1st Data Solutions Ltd - Terms & Conditions of Business

  1. Interpretation
    In these Conditions:-
    "the Client" means the person, firm or company with whom the Contract is made;
    "the Company" means 1st Data Solutions Ltd who's registered office is 41 Harmer Street, Gravesend, Kent DA12 2AP
    "the Contract" means the Contract for the provision of the Services;
    "the Information" means the information provided to the Client by the Company in performing the Services;
    "the Services" means the Services to be provided by the Company for the Client which shall include, but without limitation, the www.1stdatasolutions.co.uk service.
  2. Supply of the Goods/Services
    1. The Company shall supply the Services in accordance with any written or verbal (i.e. telephone) order of the Client which is accepted by the Company, subject in either case to these Conditions, which will govern the Contract to the exclusion of any other terms and conditions subject to which any such order is made or purported to be made, by the Client.
    2. No variation to these Conditions shall be binding unless agreed to in writing by a director of the Company.
    3. The Client shall at its own expense supply the Company with all necessary data or other information relating to the Services within sufficient time to enable the Company to provide the Services in accordance with the Contract.  It shall be the Client's responsibility to ensure the accuracy of the data and information it shall provide to the Company in order for the Company to provide the Services and it is understood and recognised by the Client that the Company's ability to provide the Services effectively will be reliant on the accuracy of the information provided by the Client.
    4. The Client acknowledges that the Company is performing the Services and providing the Information to the Client pursuant to a licence granted to the Company by British Telecommunications Plc and the Client agrees and undertakes that it shall (in relation to the use of the Information):
      1. comply with the Data Protection Act 1998 or any modification or re-enactment of it from time to time
      2. comply with the (Data Protection and Privacy) (Direct Marketing) Regulations 1998 or any modification or re-enactment of it from time to time
      3. not do or permit to be done anything which is reasonably likely to bring the Company into disrepute
      4. not export or permit the export of the Information to a country which is not within the European Economic Area or which does not have equivalent adequate levels of protection for personal data.
      5. not disclose the Information to any more than one party, so that for clarification purposes, if the Client is obtaining the Information for its own customer or client it may supply or impart the Information to this customer or client on one occasion only, but not to any other customer, client or any third party.
      6. indemnify the Company against any loss, cost or expense it shall incur due to the Client's breach of this Condition 2.
  3. Price
    1. The price of the Services shall be the Company's quoted price ("the Price").  The Price shall remain valid for a period of 28 days only from the date quoted.
    2. The Price is exclusive of any Value Added Tax which the Client shall be additionally liable to pay.
  4. Payment
    1. The Company shall be entitled to invoice the Client for the Price of the Services on or at any time after performance of the Services and/or the provision of the Information.  The Company may at its discretion invoice the Client at the end of the month in where the Company is providing the Services on an ongoing basis to the Client.

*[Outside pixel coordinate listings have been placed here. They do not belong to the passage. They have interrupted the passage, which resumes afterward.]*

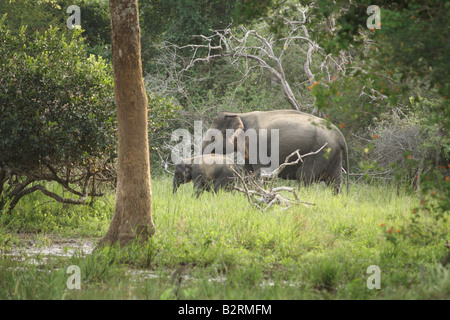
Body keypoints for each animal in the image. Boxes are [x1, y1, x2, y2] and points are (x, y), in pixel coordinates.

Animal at [202, 110, 350, 195]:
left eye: (213, 138)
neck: (240, 115)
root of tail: (341, 137)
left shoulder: (258, 144)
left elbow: (260, 172)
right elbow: (249, 173)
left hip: (320, 150)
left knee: (303, 175)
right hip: (333, 154)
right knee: (335, 181)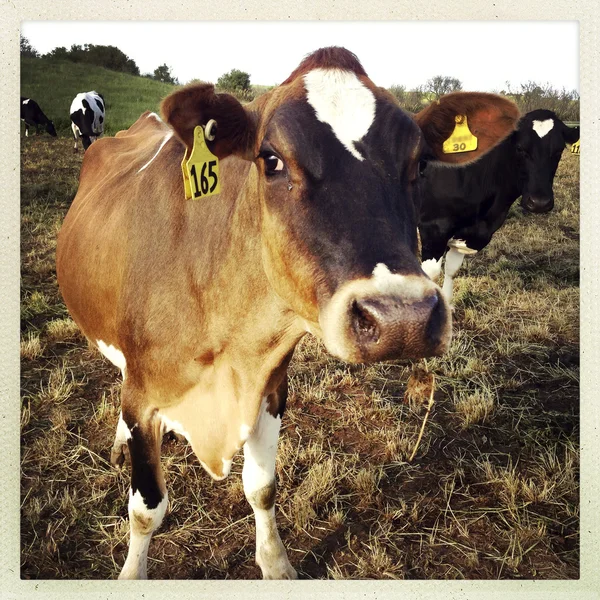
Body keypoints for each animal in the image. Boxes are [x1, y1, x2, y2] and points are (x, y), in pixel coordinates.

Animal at [56, 48, 512, 580]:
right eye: (271, 160)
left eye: (420, 165)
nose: (403, 318)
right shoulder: (143, 397)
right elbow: (146, 508)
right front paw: (133, 575)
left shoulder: (272, 385)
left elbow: (262, 487)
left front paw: (275, 565)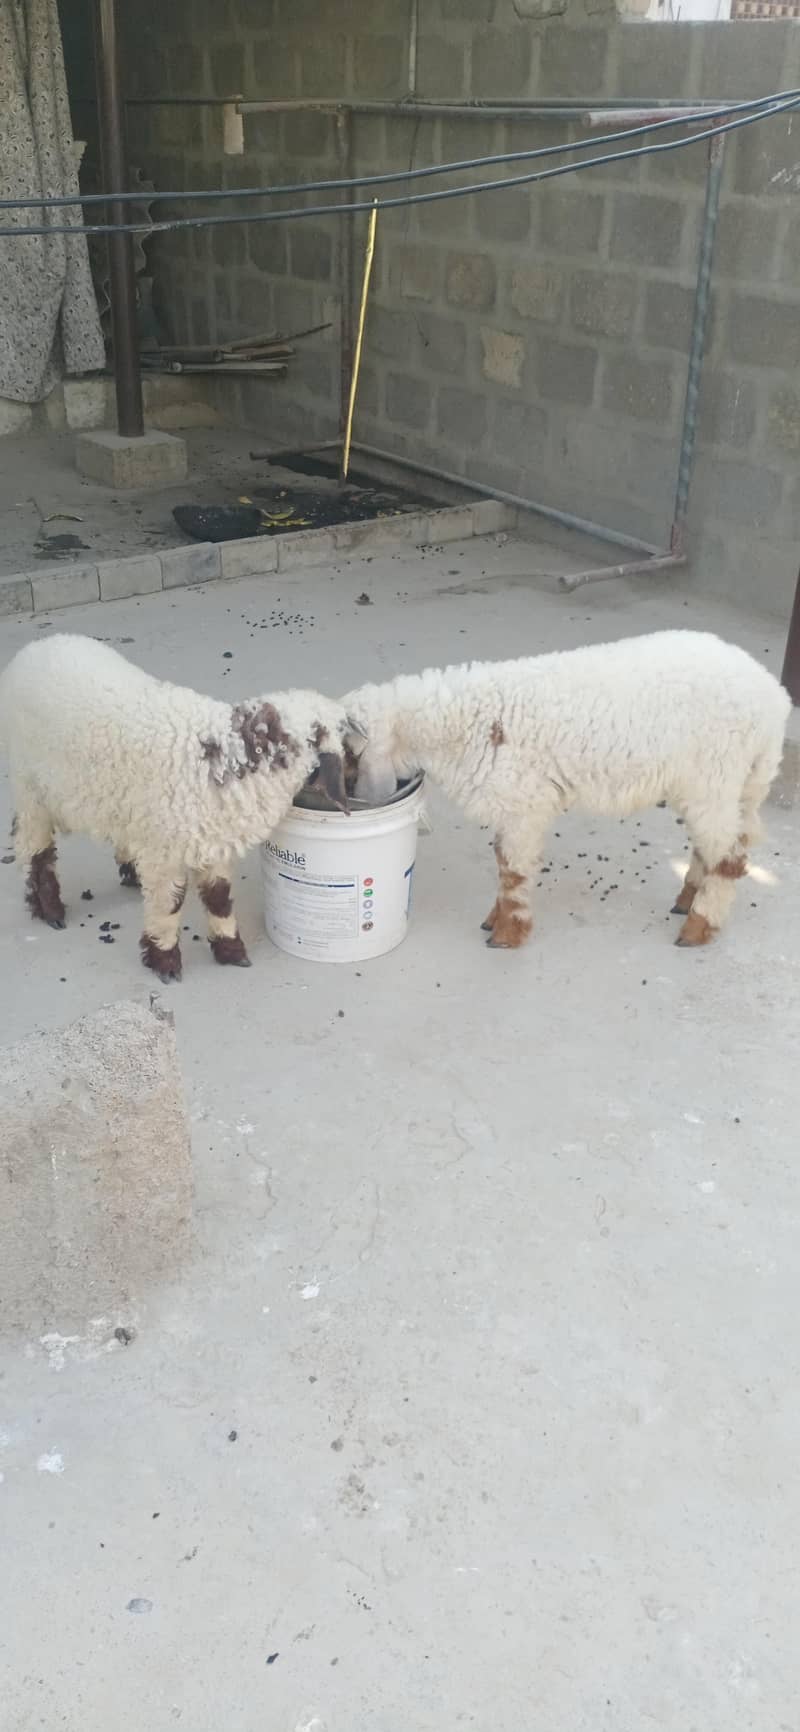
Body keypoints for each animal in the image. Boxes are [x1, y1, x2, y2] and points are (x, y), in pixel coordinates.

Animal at [0, 633, 354, 981]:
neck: (226, 762)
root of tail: (37, 646)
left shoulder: (212, 842)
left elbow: (218, 897)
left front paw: (231, 951)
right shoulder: (166, 851)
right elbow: (169, 904)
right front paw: (165, 960)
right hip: (28, 783)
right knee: (34, 846)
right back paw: (49, 909)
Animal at [343, 630, 790, 950]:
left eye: (347, 753)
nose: (354, 802)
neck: (468, 723)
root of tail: (775, 698)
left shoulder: (525, 804)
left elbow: (513, 870)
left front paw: (507, 934)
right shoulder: (510, 804)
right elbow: (503, 863)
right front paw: (494, 919)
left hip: (716, 772)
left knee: (729, 856)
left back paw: (699, 926)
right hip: (726, 782)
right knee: (715, 843)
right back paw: (687, 900)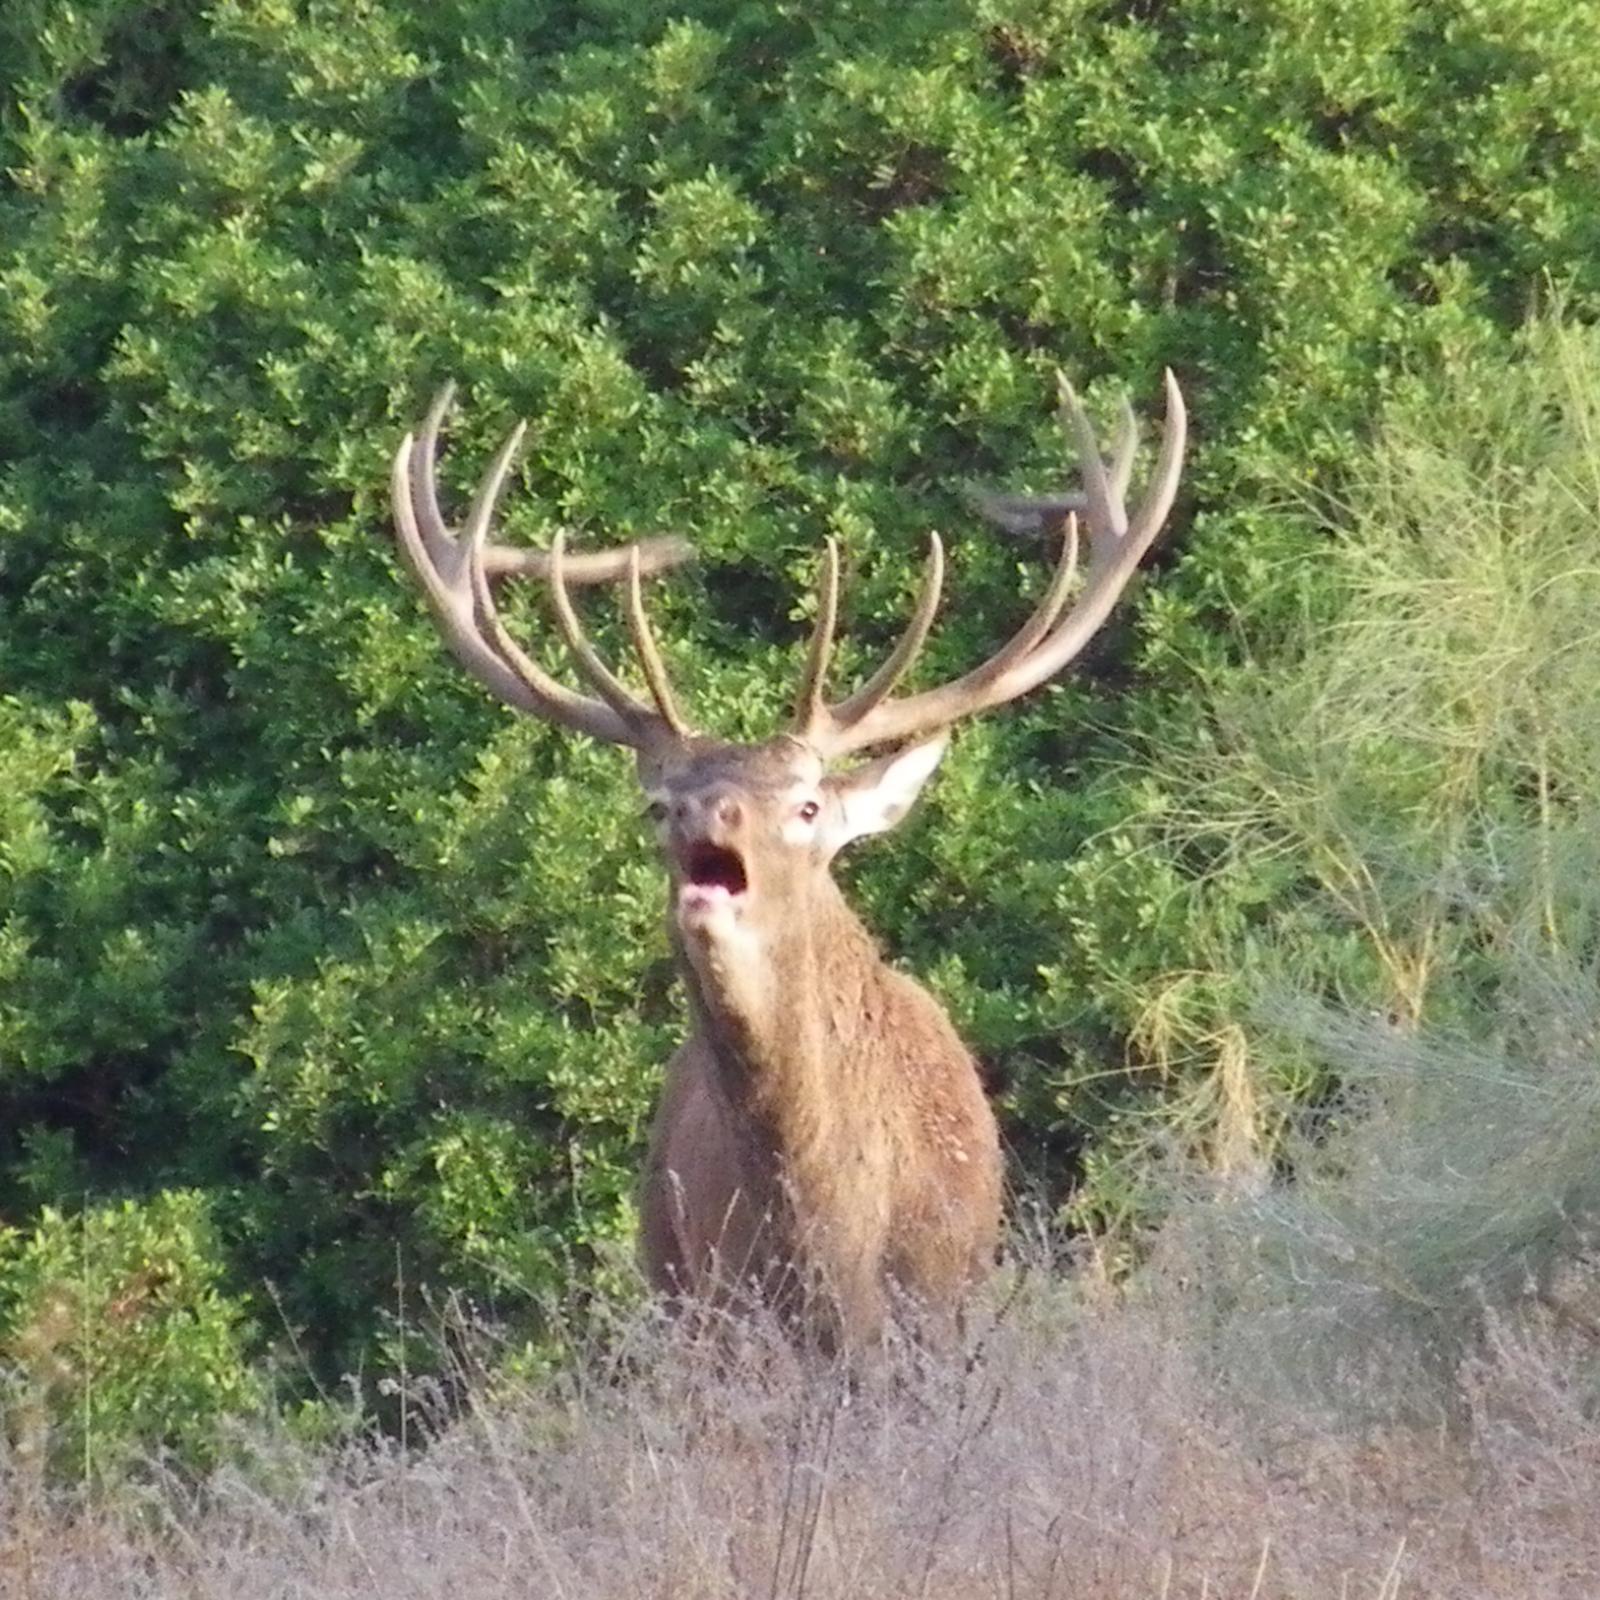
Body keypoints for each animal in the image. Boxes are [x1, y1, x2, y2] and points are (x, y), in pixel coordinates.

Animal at [388, 371, 1187, 1354]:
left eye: (807, 807)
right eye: (657, 805)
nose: (706, 809)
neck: (828, 1240)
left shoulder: (940, 1309)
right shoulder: (730, 1316)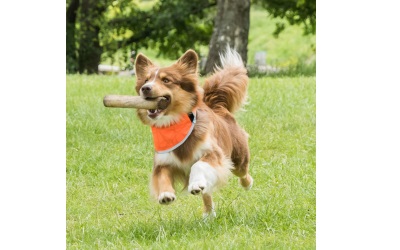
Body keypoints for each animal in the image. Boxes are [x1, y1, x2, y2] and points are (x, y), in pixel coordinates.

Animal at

    2. If the Client fails to make any payment on the due date then, without prejudice to any other right or remedy available to the Company, the Company shall be entitled to:-
      1. cancel the Contract or the performance of the Services to the Client; and
      2. charge the Client interest on the amount unpaid at the rate of 5% per annum above HSBC Bank Plc's base rate from time to time, until payment is made in full;
      3. and the Client agrees to indemnify the Company, on an indemnity basis, in respect of all legal costs and expenses incurred by the Company in seeking to obtain payment in full.
  5. Performance/Delivery
    1. The Services shall be performed and the Information delivered in a manner agreed at the time the Contract is made.
    2. Time for performance of the Services shall not be of the essence, unless previously agreed by the Company in writing.
  6. Liability
    1. The Client acknowledges that the Company's obligations and liabilities in respect of the Contract are exhaustively defined in these Conditions.  It is accepted that the Company will not be liable for any indirect or consequential loss, damage, cost or expense of any kind.
    2. Although the Company will endeavour to provide the Services and the Information with all reasonable due care and attention it is agreed and acknowledged by the Client that the Company cannot warrant or guarantee 100% accuracy in relation to the Information provided to the Client and the Company shall not be liable for breach of contract in relation to reasonable inaccuracies and omissions.
    3. The Company accepts liability to the extent that it results from the negligence of the Company and its employees for death or personal injury without limit and for the physical damage to or loss of the Client's tangible property up to the amount of £10,000 in respect of any one incident or series of connected incidents.  In all other cases not falling within this clause the Company's total liability (whether in Contract, tort (including negligence) or otherwise) under or in connection with the Contract will not in any event exceed the fees receivable in respect of the Contract.  If the Client wishes to protect itself against any greater loss or expense it is hereby put on notice that it should put in place appropriate insurance.
    4. It is accepted that the Company shall not be liable to the Client or be deemed to be in breach of the Contract by reason of any delay in  performing, or any failure to perform, any of the Company's obligations in relation to the Services, if the delay or failure was due to any cause beyond the Company's reasonable control.
  7. Termination
    1. This clause applies if:-
      1. the Client (being an individual or firm) becomes bankrupt or (being a company) goes into liquidation; or
      2. the Client ceases, or threatens to cease, to carry on business; or
      3. the Company reasonably apprehends that any of the events mentioned above is about to occur in relation to the Client and notifies the Client accordingly; or
      4. the Client commits any breach of these Conditions.
    2. If this clause applies then, without prejudice to any other right or remedy available to the Company, the Company shall be entitled to cancel the Contract without any liability to the Client, and if the Services have been performed but not paid for, the Price shall become immediately due and payable notwithstanding any previous agreement or arrangement to the contrary.
  8. Miscellaneous
    1. These Conditions and all other express terms of the Contract shall be governed and construed in accordance with English law.
    2. No waiver by the Company of any breach of the Contract by the Client shall be considered as a waiver of any subsequent breach of the same or any other provision.
    3. If any provision of these Conditions is held by any competent authority to be invalid or unenforceable in whole or in part the validity of the provisions of these Conditions and the remainder of the provision in question shall not be affected.